Também haitiano e há seis anos morando em Porto Alegre, o professor Jean Júnior atuava como mediador no Centro Vida quando viu o anúncio da Prefeitura sobre o novo projeto. Não pensou duas vezes.“

Pra mim, é uma honra fazer esse serviço junto com os profissionais de saúde para atender os haitianos. É uma felicidade. Aqui tem a barreira da língua, muitos não sabem nada. Me sinto grato em poder ajudar e colaborar com o projeto, é uma honra e uma felicidade muito grande”, afirma Júnior, enfatizando que os imigrantes realmente precisam desse apoio.


Qualificação


A empolgação dos novos mediadores interculturais contratados pela Prefeitura é semelhante a da técnica Rita Buttes, da área de Saúde do Imigrante da Atenção Primária. O departamento é recente, foi criado em 2018, devido ao aumento da migração ocorrida na Capital. Estudo feito pela área da SMS identificou que apenas 10% dos 30 mil estrangeiros em Porto Alegre têm cadastro no SUS e acessam a rede de atenção primária, “porta de entrada” do sistema de saúde. O baixo percentual foi determinante para a criação do novo projeto. “A gente vê que a população não acessa porque não conhece o SUS”, pondera Rita.

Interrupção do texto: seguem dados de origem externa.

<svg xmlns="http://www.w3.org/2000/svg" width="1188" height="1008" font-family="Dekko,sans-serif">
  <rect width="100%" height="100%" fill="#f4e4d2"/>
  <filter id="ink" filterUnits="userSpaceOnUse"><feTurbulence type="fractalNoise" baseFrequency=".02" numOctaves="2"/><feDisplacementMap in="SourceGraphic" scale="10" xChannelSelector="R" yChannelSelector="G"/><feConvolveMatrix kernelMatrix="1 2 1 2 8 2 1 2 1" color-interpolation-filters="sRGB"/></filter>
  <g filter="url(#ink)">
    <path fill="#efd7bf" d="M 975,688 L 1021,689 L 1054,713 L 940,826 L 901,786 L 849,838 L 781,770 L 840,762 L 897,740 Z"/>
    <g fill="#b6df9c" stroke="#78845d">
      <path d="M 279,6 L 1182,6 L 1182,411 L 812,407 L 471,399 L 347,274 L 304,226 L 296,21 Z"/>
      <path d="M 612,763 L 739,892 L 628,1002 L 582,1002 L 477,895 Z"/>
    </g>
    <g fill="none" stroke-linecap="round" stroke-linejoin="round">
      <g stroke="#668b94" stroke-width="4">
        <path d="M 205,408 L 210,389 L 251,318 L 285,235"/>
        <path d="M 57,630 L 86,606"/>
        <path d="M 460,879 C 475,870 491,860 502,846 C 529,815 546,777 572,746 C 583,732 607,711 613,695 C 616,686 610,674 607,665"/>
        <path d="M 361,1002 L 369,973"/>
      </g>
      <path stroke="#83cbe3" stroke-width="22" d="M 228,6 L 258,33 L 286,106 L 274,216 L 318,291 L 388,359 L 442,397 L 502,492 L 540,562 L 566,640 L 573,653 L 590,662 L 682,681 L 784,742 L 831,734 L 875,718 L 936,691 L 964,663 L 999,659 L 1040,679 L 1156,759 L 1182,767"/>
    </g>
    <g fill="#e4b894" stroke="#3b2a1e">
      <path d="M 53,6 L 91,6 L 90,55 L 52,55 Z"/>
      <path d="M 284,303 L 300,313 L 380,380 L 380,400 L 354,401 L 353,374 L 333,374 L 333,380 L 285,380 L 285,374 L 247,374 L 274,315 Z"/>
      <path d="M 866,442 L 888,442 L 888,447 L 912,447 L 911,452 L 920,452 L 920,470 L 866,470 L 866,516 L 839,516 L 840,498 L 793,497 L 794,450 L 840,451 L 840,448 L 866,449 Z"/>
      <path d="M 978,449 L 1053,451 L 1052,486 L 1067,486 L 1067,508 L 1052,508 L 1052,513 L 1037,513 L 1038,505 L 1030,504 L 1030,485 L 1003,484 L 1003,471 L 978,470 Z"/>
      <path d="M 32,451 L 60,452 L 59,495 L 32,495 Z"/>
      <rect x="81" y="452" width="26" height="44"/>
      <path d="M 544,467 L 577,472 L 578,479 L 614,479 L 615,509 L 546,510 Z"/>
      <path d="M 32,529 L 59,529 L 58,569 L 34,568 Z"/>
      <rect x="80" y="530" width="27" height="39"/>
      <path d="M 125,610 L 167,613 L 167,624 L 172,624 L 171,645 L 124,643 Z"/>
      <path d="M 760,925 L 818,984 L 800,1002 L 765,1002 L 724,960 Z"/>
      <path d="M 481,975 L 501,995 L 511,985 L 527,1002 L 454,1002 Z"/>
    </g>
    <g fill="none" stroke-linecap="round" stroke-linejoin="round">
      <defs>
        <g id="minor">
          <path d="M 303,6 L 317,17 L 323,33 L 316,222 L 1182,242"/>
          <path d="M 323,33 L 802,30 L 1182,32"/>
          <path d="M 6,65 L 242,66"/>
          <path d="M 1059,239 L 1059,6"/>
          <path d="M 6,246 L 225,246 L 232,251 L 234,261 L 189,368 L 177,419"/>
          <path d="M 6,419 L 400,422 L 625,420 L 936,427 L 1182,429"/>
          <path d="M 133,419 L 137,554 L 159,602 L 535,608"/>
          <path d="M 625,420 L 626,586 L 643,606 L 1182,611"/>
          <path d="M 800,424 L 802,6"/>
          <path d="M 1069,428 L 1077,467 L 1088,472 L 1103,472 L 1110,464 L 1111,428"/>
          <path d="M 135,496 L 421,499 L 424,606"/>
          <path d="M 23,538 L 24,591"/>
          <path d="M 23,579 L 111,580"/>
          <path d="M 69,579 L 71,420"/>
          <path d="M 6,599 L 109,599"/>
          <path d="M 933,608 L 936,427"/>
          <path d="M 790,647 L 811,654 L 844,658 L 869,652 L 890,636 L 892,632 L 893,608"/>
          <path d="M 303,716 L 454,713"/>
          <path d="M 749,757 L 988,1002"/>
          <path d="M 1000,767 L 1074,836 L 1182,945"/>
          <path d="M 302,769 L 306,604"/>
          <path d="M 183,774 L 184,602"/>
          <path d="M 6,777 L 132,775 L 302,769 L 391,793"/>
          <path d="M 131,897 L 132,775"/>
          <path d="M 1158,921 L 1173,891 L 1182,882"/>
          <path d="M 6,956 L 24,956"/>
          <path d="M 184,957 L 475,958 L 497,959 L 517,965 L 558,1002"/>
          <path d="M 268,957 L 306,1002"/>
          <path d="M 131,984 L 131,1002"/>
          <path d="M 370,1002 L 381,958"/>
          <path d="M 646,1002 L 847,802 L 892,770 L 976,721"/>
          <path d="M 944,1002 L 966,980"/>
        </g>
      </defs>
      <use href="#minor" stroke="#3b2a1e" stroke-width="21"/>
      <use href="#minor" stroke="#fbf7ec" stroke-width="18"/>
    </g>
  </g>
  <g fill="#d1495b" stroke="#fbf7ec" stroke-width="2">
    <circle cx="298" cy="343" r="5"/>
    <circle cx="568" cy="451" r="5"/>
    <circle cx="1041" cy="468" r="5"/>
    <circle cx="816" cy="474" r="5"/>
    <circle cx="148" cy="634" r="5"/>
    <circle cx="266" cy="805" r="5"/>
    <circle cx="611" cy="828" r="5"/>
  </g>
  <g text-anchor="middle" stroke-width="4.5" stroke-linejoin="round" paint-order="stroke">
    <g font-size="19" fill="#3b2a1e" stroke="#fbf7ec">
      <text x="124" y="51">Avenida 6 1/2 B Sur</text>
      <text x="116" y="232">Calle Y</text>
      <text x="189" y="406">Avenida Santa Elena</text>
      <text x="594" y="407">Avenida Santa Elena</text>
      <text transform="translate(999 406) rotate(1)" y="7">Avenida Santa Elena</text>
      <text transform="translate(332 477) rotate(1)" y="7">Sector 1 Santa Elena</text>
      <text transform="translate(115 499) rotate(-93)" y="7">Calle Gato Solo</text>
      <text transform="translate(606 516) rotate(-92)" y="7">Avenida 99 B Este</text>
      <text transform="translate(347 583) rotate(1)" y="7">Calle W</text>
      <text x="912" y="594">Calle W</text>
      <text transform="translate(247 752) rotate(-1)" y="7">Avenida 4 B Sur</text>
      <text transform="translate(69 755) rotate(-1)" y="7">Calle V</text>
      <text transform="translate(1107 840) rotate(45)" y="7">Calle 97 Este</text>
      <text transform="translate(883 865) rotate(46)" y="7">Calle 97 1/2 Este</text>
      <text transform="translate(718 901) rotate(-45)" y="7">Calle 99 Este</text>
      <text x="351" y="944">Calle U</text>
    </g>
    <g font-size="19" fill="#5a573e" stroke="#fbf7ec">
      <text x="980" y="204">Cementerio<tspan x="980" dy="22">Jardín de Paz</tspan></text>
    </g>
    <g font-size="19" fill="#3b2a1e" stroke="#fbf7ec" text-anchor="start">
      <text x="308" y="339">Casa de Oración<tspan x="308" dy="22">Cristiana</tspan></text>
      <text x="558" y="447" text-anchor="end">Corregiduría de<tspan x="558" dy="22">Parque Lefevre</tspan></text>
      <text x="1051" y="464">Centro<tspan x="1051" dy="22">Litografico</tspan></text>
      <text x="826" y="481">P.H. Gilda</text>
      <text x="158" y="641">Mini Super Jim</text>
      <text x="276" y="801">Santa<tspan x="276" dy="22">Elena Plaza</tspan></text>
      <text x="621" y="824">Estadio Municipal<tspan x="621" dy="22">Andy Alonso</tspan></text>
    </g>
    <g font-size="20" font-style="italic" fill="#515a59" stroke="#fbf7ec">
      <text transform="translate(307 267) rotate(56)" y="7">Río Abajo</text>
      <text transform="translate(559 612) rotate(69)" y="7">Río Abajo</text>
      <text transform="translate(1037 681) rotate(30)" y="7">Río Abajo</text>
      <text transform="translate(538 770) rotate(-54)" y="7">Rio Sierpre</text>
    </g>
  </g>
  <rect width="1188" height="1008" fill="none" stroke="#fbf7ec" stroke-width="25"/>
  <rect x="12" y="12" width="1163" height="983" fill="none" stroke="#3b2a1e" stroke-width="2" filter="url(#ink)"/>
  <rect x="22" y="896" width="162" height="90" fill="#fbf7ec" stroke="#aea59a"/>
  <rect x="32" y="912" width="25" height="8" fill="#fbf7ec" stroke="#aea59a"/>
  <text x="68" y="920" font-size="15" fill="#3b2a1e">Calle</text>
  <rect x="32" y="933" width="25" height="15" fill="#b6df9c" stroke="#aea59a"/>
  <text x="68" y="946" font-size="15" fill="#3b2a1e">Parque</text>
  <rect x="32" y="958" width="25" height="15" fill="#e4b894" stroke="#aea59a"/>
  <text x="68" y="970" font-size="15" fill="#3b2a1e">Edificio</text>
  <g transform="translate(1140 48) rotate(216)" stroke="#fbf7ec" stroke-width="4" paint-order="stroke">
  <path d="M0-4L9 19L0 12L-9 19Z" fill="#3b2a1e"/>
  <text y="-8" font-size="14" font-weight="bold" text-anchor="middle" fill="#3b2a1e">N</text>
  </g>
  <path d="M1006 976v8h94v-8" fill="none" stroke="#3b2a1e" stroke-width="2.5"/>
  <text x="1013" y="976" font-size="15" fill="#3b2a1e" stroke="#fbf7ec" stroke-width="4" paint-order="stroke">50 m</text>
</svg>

A figura do mediador, ela acredita, poderá mudar esse cenário. Afinal, são pessoas com acesso à comunidade, fluentes nos idiomas e identificadas com a importância do trabalho, incluindo a vacinação contra a covid-19.“São pessoas afinada com essa ideia de acesso ao SUS. E a barreira da língua precisa de um mediador intercultural que vai ‘decodificar’ todo um conceito de saúde, indo além da tradução, porque o que é problema aqui, na outra cultura pode não ser”, afirma.

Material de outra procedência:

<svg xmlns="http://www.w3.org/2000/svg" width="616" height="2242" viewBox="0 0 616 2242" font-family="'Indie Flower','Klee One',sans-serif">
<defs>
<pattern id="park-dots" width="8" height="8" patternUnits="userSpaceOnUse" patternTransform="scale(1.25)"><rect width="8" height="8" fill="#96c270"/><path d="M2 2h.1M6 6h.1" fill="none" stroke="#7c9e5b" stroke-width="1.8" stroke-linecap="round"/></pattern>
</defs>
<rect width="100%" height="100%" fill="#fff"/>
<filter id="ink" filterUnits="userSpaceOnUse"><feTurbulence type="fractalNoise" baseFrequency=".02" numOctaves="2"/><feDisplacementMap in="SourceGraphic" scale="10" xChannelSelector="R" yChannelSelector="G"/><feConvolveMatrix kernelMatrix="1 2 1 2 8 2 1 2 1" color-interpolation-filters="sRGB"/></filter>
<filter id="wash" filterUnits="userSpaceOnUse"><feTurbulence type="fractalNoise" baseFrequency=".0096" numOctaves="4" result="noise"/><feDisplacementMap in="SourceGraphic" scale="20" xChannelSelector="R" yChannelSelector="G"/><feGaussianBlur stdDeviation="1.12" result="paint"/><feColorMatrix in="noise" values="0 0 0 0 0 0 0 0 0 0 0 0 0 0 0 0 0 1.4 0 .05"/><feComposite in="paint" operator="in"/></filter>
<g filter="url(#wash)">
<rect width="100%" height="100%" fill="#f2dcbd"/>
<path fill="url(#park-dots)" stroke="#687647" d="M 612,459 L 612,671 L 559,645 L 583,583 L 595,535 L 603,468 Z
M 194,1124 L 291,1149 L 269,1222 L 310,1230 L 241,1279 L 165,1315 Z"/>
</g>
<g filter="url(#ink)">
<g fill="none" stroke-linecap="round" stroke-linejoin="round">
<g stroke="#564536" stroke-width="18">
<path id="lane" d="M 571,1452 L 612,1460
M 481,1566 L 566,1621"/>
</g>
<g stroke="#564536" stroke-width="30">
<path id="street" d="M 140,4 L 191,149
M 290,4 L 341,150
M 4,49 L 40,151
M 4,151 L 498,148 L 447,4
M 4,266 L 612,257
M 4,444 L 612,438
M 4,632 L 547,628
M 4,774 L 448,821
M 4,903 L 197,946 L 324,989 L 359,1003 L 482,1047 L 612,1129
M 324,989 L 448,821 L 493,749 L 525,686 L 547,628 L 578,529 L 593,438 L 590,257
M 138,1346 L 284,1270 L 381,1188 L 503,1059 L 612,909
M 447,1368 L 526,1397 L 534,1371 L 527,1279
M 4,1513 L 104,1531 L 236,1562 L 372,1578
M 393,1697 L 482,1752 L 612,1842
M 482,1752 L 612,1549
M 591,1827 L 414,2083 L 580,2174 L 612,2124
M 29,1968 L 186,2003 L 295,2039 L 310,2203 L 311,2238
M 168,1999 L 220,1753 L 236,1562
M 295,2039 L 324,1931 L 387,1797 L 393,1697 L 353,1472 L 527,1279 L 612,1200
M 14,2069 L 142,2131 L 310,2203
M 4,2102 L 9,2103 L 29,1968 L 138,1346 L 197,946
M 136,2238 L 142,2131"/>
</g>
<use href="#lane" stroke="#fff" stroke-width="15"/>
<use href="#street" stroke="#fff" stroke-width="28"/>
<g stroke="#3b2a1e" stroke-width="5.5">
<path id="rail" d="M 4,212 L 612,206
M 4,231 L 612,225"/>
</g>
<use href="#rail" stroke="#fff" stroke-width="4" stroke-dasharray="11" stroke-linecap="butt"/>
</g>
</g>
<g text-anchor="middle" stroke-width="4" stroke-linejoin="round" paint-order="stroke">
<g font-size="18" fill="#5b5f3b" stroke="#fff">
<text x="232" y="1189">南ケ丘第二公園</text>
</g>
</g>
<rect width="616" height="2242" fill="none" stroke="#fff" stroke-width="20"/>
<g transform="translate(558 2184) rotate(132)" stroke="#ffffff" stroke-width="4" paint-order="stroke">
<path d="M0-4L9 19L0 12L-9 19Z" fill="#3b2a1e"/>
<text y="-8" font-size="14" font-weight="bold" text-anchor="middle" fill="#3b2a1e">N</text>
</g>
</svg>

Cada mediador terá um telefone celular e será chamado pelos postos de saúde quando houver agendamento de consulta com imigrantes, se deslocando então até o local. Em caso de atendimentos sem agendamento prévio, o auxílio poderá ser feito por meio de uma vídeo-chamada, como um primeiro apoio.

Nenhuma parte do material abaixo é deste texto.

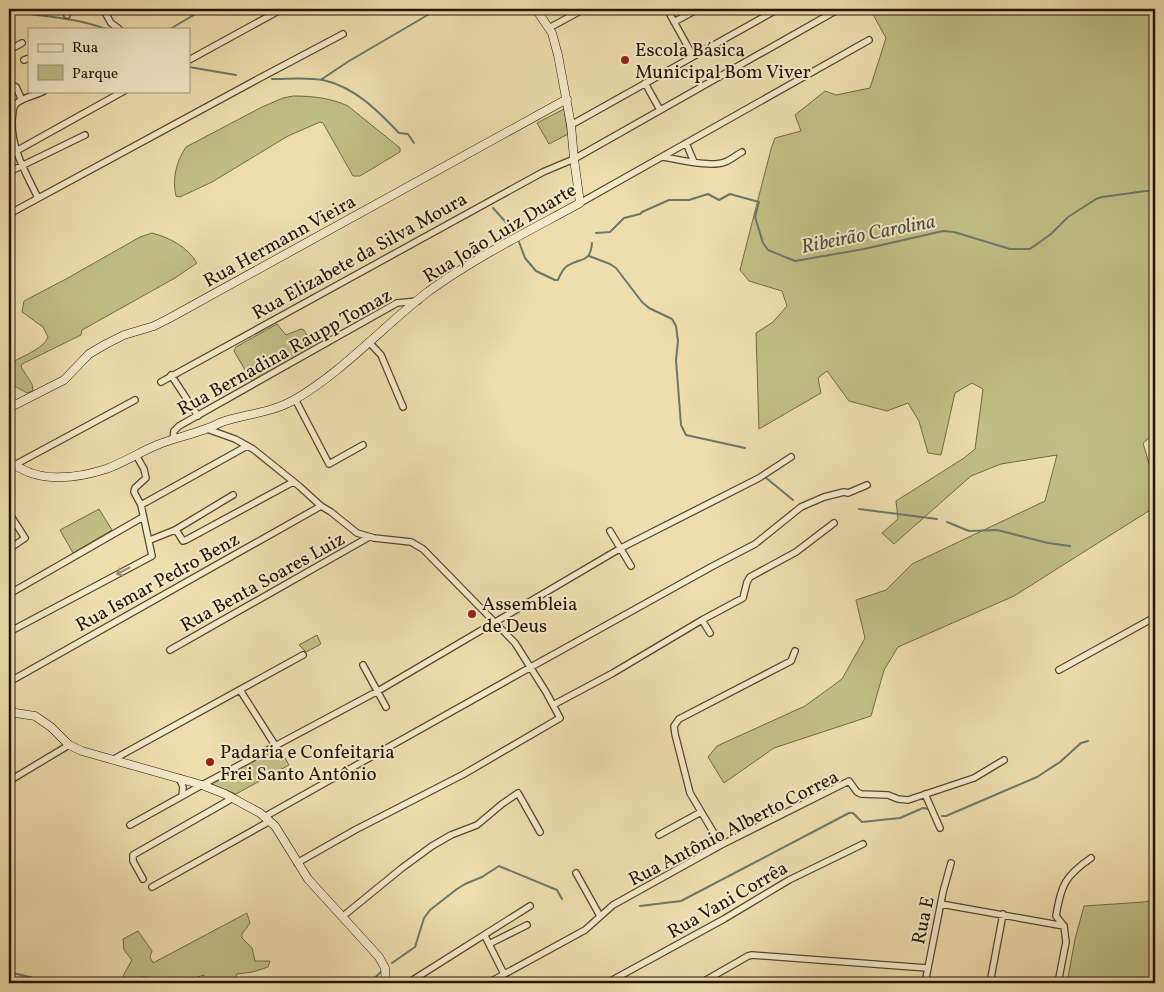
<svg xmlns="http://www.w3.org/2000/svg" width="1164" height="992" font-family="Vollkorn,serif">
<rect width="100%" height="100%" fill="#eedeae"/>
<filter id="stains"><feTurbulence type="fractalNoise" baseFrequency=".004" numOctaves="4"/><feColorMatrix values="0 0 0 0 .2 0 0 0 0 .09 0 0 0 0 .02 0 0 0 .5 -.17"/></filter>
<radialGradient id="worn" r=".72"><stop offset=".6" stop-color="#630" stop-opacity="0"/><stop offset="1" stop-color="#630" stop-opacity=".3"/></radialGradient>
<path fill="#c0bf85" stroke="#716a46" d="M870,9H1155V433L1143,443L1155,484V507L1014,596L898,647L884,670L871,716L774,748L724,783L708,757L717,746L805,706L842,679L865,638L856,600L886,590L912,564L1045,501L1057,455L1001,464L971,476L894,544L882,533L898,519L896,501L964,458L975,449L983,389L972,383L955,393L941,455L928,453L919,421L908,403L887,411L849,401L827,371L818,378L821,393L759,429L756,333L773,322L787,306L782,291L749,281L740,270L771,149L775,138L801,131L795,115L825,91L836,95L870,88L886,38Z
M293,96C312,96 331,98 348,106L400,148V152L360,176H353L323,123L320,122L288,136L212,182L180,197L176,196C172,179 176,162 186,147L262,107L283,98Z
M564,109L568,134L549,144L537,123Z
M152,233C171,238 187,247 197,263L175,278L82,330L81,335L22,364L21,367L32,384L33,391L27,393L9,383V364C20,357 44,349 48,337L43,327L22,312L24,301L66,279L140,237Z
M277,324L286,335L301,329L304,330L312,345L310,349L254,381L251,380L234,351L236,347Z
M99,509L112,530L73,553L60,530Z
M317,635L321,644L306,652L299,645Z
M279,747L289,765L236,794L211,784Z
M1155,899V983H1067L1075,939L1084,906L1144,902Z
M247,913L250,923L242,934V938L252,948L255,961H270L268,967L253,972L237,974L234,983H204V975L189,980L170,982L159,978L141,977L128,983L123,976L132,960L124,950L123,939L138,931L152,951L150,957L153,963Z"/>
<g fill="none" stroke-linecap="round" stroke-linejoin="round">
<path stroke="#6a786c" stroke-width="2" d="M9,11C42,17 74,17 106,29
M170,29L204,9
M189,67L236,75
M272,79C288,79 307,77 323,80C355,87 378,111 399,133L408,134L414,143
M322,79L349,61L438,9
M493,208L513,230
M596,233L610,232L624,218L640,214L642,212L669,200H689L708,194L719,200L730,194L759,202L755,217L763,243L768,250L795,261L864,249L943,231L954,232L1010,249H1030L1051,234L1068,217L1096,199L1102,197L1146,191H1155
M519,242L525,258L536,271L555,280H558C560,275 563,269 567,266C581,257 590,264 592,243
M589,256L610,264L616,268L642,302L649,308L672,319L676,326L678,341L676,360L681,425L686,435L745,448
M765,477L793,500
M859,509L937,519
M947,522L969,531L997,530L1048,543L1070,546
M942,816H946L1037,777L1060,762L1081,743L1088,741
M640,906L681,901L849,813H853L862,822L900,818L923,808L928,809
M392,963L415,947L424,918L430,910L457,889L465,884L482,877L499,866L557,890L562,899
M9,972L54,983
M369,983L382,971"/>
<g stroke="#554631" stroke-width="8">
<path id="street" d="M103,9L111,23L119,29
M667,9L693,56
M67,15L68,9
M674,22L698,9
M549,28L584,9
M9,50L22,43
M24,60L29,58
M189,60L282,9
M645,83L660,110
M9,84L16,87L22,100
M571,125L778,9
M686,143L694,162
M9,155L124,91
M662,157C678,159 710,168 725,162C731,160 736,155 742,152
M9,172L85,135
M38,198C26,173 11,149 12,120C13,116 12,109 15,105C21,97 36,96 44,91
M580,203L869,40
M9,214L258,79L343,34
M369,342L381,355L403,407
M171,375L198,416
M161,382L543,172L574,159L839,9
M295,399L329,464L363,445
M207,429L235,439L253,449L299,486L321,506L331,512L357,533L374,538L411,542L423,549L515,643L546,692L560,718L464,774L355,830L297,863
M173,439L174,431L179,426L397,303L418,301
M9,468L135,400
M141,505L247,446
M9,513L25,538L9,549
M176,530L183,541L186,540L293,482
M610,531L631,566
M150,540L175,530L233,495
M9,594L143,517
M702,620L710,633
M9,632L152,556L141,505L134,492L135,488L146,478L144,469L136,455
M170,650L369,537
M363,665L386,707
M1059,670L1155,617
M9,682L321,506
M240,690L275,745
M553,705L613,673L702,620L743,598L747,582L750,577L796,552L834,523
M114,759L303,655
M179,778L183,787L182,796
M9,781L69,745
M925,794L940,828
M266,816L531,667L711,567L755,544L801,507L824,497L844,492L848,493L867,485
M130,825L202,785L378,691L621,548L759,478L791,457
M659,835L701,812
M721,845L690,793L675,734L674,726L679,719L791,661L795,651
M576,873L600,916
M143,879L133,861V855L233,798
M152,887L270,821
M941,904L1064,926
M342,917L402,868L432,846L451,835L477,825L502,804L518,793L540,832
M485,936L504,974
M489,944L527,925
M408,983L530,906
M488,983L585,930L613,905L721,845L849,781L857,792L861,794L888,795L898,799L908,800L974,778L1004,760
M607,983L724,919L789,880L863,844
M701,983L748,956L752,955L927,968
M925,983L943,892L951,863
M990,983L1003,914
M1058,983L1066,942L1064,926L1056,916C1061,885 1065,876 1091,858"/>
</g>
<g stroke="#221407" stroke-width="9">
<path id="secondary" d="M9,408L64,380L89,354L106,344L124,335L154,326L168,319L567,99
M9,460C35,484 75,479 106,469C123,463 140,452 157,445C174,438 191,435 208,428C212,427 217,424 222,422C245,414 271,413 294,400C344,371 383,326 429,291C476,257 529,231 580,203L574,159L571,125L558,55L552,33L536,9
M9,712L35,716L51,727L69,745L82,751L202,785L225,794L260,813L275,826L308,879L379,957L385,968L386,983"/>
</g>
<use href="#street" stroke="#f4eaca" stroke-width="5.5"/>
<use href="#secondary" stroke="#f4eaca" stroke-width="8"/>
</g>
<defs><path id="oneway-shaft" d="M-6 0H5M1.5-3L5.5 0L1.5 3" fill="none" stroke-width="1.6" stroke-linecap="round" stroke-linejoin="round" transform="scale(1.25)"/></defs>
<use stroke="#968a72" href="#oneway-shaft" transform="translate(123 571) rotate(152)"/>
<g fill="#8f2418" stroke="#f4eaca" stroke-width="2">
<circle cx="625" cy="60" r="5"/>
<circle cx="472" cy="614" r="5"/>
<circle cx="210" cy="762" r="5"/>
</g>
<g text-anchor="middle" stroke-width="4" stroke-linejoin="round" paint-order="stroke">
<g font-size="19" fill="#221407" stroke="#f4eaca" text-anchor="start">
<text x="635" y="56">Escola Básica<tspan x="635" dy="22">Municipal Bom Viver</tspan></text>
<text x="482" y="610">Assembleia<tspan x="482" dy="22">de Deus</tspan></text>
<text x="220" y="758">Padaria e Confeitaria<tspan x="220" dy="22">Frei Santo Antônio</tspan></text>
</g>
<g font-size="19" fill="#221407" stroke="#f4eaca">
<text transform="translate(499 232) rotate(-31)" y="7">Rua João Luiz Duarte</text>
<text transform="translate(279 240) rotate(-29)" y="7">Rua Hermann Vieira</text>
<text transform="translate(359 255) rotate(-29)" y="7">Rua Elizabete da Silva Moura</text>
<text transform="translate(284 351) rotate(-29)" y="7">Rua Bernadina Raupp Tomaz</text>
<text transform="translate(157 581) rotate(-29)" y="7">Rua Ismar Pedro Benz</text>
<text transform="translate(262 581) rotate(-29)" y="7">Rua Benta Soares Luiz</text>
<text transform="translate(733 827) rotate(-27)" y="7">Rua Antônio Alberto Correa</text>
<text transform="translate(727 899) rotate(-30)" y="7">Rua Vani Corrêa</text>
<text transform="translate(922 920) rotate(-78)" y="7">Rua E</text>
</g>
<g font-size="20" font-style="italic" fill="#4c4e42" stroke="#f4eaca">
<text transform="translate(868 233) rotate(-11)" y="7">Ribeirão Carolina</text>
</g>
</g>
<rect width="1164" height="992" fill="none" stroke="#eedeae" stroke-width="30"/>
<rect x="10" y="10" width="1144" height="972" fill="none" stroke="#221407" stroke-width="2.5"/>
<rect x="15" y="15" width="1134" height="962" fill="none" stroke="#221407"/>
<rect x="28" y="28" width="162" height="65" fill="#f4eaca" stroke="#a0947c"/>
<rect x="38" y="44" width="25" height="8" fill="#f4eaca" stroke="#a0947c"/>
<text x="72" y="52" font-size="15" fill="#221407">Rua</text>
<rect x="38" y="65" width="25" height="15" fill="#c0bf85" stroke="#a0947c"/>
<text x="72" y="78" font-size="15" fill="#221407">Parque</text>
<rect width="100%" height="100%" filter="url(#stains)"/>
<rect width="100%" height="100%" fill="url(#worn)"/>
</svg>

“Eles estarão disponíveis. Não basta ser só um tradutor, é preciso alguém que tenha a sensibilidade de explicar que no país dele (do paciente estrangeiro) as coisas podem ser diferentes”, explica a técnica da área de Saúde do Imigrante da Atenção Primária. Como exemplo, cita o uso de ferro e outras vitaminas receitado para gestantes no Brasil, e que não é procedimento padrão em outros países.

Rita acredita que o novo projeto pode também levar à qualificação dos profissionais de saúde de Porto Alegre, na medida em que ampliam o relacionamento com os imigrantes e aprendem a lidar com a diferença cultural.

A expectativa pelos resultados positivos é grande, como demonstra a enfermeira haitiana Youdeline: “Estamos botando a ‘mão na massa’ para que dê tudo certo. Esse projeto vai depender do nosso trabalho, do nosso esforço”.